> [Instructions for the task]: In exact form, please repeat the records from their opening line down to the line with "kettle: none [1100,636,1336,885]", including that line.

Indoor scene change data:
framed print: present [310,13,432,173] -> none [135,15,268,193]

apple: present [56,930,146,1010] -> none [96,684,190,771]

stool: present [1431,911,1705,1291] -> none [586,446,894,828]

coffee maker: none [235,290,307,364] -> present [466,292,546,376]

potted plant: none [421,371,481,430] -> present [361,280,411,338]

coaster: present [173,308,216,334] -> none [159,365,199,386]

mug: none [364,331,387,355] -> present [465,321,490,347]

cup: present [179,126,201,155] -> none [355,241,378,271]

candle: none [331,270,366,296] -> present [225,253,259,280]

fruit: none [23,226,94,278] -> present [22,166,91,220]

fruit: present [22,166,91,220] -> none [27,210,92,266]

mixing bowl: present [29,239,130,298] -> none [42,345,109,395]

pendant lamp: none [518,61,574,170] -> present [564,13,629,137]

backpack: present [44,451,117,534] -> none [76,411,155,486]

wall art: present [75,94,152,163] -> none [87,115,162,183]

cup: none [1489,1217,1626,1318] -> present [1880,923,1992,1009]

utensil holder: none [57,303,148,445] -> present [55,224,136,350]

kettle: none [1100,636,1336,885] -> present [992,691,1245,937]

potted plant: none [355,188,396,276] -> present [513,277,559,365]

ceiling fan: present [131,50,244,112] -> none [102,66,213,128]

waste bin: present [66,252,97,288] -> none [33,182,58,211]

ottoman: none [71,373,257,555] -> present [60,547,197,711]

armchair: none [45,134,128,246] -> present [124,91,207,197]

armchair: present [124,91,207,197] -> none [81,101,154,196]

> [Answer]:
framed print: present [310,13,432,173] -> none [135,15,268,193]

apple: present [56,930,146,1010] -> none [96,684,190,771]

stool: present [1431,911,1705,1291] -> none [586,446,894,828]

coffee maker: none [235,290,307,364] -> present [466,292,546,376]

potted plant: none [421,371,481,430] -> present [361,280,411,338]

coaster: present [173,308,216,334] -> none [159,365,199,386]

mug: none [364,331,387,355] -> present [465,321,490,347]

cup: present [179,126,201,155] -> none [355,241,378,271]

candle: none [331,270,366,296] -> present [225,253,259,280]

fruit: none [23,226,94,278] -> present [22,166,91,220]

fruit: present [22,166,91,220] -> none [27,210,92,266]

mixing bowl: present [29,239,130,298] -> none [42,345,109,395]

pendant lamp: none [518,61,574,170] -> present [564,13,629,137]

backpack: present [44,451,117,534] -> none [76,411,155,486]

wall art: present [75,94,152,163] -> none [87,115,162,183]

cup: none [1489,1217,1626,1318] -> present [1880,923,1992,1009]

utensil holder: none [57,303,148,445] -> present [55,224,136,350]

kettle: none [1100,636,1336,885] -> present [992,691,1245,937]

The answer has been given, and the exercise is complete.